# Cool Video



## shawnd (May 16, 2007)

Hey everyone, I was checking out some bike videos when i found this site Ourstage.com. they have tons of videos and you can even vote on which ones you like the best, its really cool.  I found this BMX video http://www.ourstage.com/video/channel/11-action-sports/XTWLYOTJGION you should check it out and vote for it, i really like this kid and the more votes he gets....he might just get discovered.


----------



## madman (May 22, 2007)

Put A Helmet On!!!


----------



## cbcbd (May 22, 2007)

Radical!!


----------



## BeanoNYC (May 22, 2007)

Spammeriffic!


----------



## bvibert (May 22, 2007)

BeanoNYC said:


> Spammeriffic!



Yeah, but it is sorta on topic and I didn't feel like going through the whole deletion/banning process so I let it slide figuring it would just drop off the page eventually...  But you guys keep bumping it... :roll:


...Oh crap I just did it too...


----------



## BeanoNYC (May 22, 2007)

bvibert said:


> Yeah, but it is sorta on topic and I didn't feel like going through the whole deletion/banning process so I let it slide figuring it would just drop off the page eventually...  But you guys keep bumping it... :roll:
> 
> 
> ...Oh crap I just did it too...



Don't bump the spam!


----------



## Grassi21 (May 22, 2007)

BeanoNYC said:


> Don't bump the spam!



What does bump mean?  :dunce: ;-)


----------



## BeanoNYC (May 22, 2007)

Grassi21 said:


> What does bump mean?  :dunce: ;-)



Well, you see, the spammer gets luck every time someone comments because the thread get BUMPED to the top of the topic list.   

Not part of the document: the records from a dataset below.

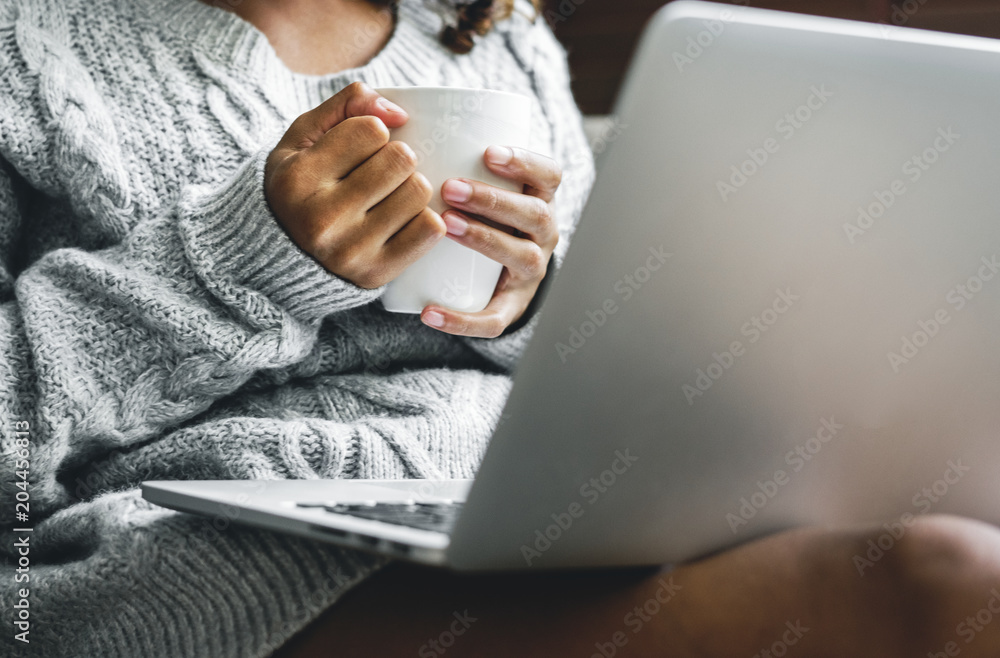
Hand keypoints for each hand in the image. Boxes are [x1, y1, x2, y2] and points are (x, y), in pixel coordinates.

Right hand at [264, 81, 447, 288]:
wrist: (286, 257)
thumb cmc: (301, 187)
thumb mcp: (305, 138)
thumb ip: (347, 105)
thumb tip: (399, 113)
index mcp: (298, 179)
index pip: (371, 129)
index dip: (372, 131)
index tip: (359, 148)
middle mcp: (322, 219)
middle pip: (401, 159)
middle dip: (397, 157)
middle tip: (380, 171)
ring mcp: (351, 251)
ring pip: (419, 192)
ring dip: (411, 187)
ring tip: (389, 195)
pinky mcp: (377, 273)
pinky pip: (431, 228)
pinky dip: (424, 217)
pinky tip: (403, 218)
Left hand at [420, 145, 561, 337]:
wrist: (496, 273)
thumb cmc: (477, 212)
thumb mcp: (478, 181)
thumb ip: (449, 149)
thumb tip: (394, 106)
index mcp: (539, 199)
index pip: (549, 175)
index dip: (525, 162)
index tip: (488, 152)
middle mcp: (543, 235)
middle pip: (534, 215)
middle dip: (494, 200)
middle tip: (450, 188)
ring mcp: (530, 272)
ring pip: (520, 257)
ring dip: (485, 239)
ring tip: (447, 226)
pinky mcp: (509, 307)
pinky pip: (492, 319)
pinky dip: (462, 319)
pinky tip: (429, 312)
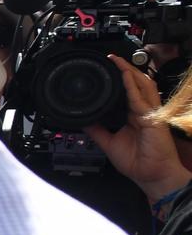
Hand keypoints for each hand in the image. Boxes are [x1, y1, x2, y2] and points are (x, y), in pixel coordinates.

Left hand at [86, 56, 188, 202]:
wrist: (151, 176)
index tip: (109, 69)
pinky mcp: (153, 118)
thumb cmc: (137, 162)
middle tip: (113, 58)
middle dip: (127, 69)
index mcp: (135, 116)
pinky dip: (133, 86)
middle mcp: (143, 112)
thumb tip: (83, 120)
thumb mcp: (109, 143)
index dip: (122, 79)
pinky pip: (141, 98)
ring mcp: (150, 113)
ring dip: (131, 72)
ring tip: (119, 61)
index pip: (129, 92)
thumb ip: (97, 130)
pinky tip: (126, 77)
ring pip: (143, 86)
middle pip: (138, 84)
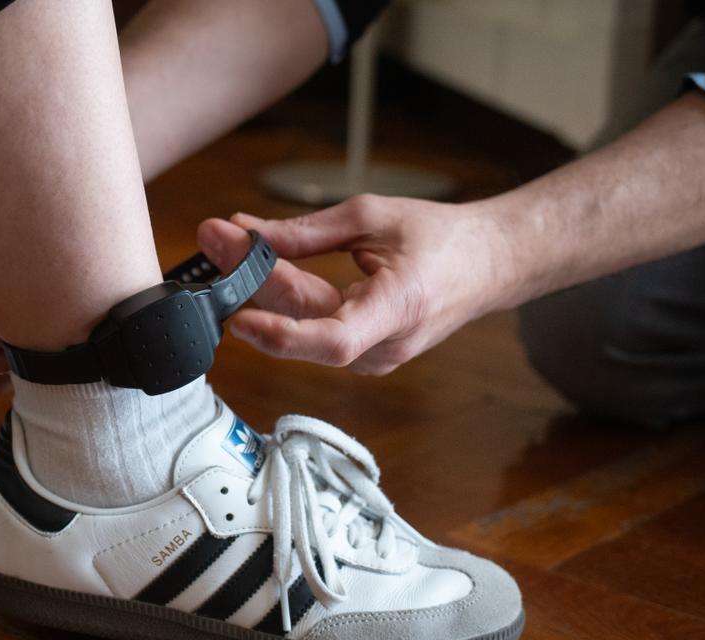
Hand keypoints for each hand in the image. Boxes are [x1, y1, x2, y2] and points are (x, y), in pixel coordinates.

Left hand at [197, 195, 516, 374]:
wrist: (489, 263)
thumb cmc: (442, 239)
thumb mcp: (373, 217)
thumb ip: (307, 232)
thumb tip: (249, 233)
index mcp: (398, 310)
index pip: (330, 340)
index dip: (278, 332)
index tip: (235, 308)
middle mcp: (384, 346)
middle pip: (301, 325)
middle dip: (251, 280)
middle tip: (214, 236)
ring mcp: (372, 357)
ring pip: (301, 327)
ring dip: (259, 289)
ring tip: (223, 244)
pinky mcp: (361, 353)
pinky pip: (312, 327)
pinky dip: (282, 298)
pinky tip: (253, 267)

....so don't reply to a spam thread.  The mods hate it.


----------



## Grassi21 (May 22, 2007)

BeanoNYC said:


> Well, you see, the spammer gets luck every time someone comments because the thread get BUMPED to the top of the topic list.
> 
> ....so don't reply to a spam thread.  The mods hate it.



Thanks for the edumacation.  I will surely not post on this thread again...


----------



## Grassi21 (May 22, 2007)

See now I have to watch this video after all these bumps...


----------



## Grassi21 (May 22, 2007)

That's some steeze!


----------



## bvibert (May 22, 2007)

Thanks for your help and understanding guys.


----------



## andyzee (May 22, 2007)

bvibert said:


> Thanks for your help and understanding guys.


 
hELP AND uNDERSTANDING IN WAT?


----------



## BeanoNYC (May 23, 2007)

about not bumping spam.


----------



## andyzee (May 23, 2007)

BeanoNYC said:


> about not bumping spam.


 
What's that?


----------



## Goblin84 (May 23, 2007)

spam?  how did it become spam anyway?  I have often wondered that.  how did pointless messages become named after a canned psudo-food?


----------



## bvibert (May 23, 2007)

Goblin84 said:


> spam?  how did it become spam anyway?  I have often wondered that.  how did pointless messages become named after a canned psudo-food?



Good question.  According to Wikipedia Monty Python is to blame...



			
				Wikipedia said:
			
		

> The term spam is derived from the Monty Python SPAM sketch (see video in External Links), set in a cafe where nearly every item on the menu includes SPAM luncheon meat. As the server recites the SPAM-filled menu, a chorus of Viking patrons drowns out all conversations with a song repeating "SPAM, SPAM, SPAM, SPAM... lovely SPAM, wonderful SPAM", hence "SPAMming" the dialogue. The excessive amount of SPAM mentioned in the sketch is a reference to British rationing during World War II. SPAM was one of the few foods that were widely available...[more]


http://en.wikipedia.org/wiki/Spam_(electronic)


----------



## Goblin84 (May 23, 2007)

wow, good to know.  thank you!


----------



## Marc (May 24, 2007)

This is definitely not a bump.


----------



## ctenidae (May 29, 2007)

I have never, and will never, bumped a spam post.

Dammit!


----------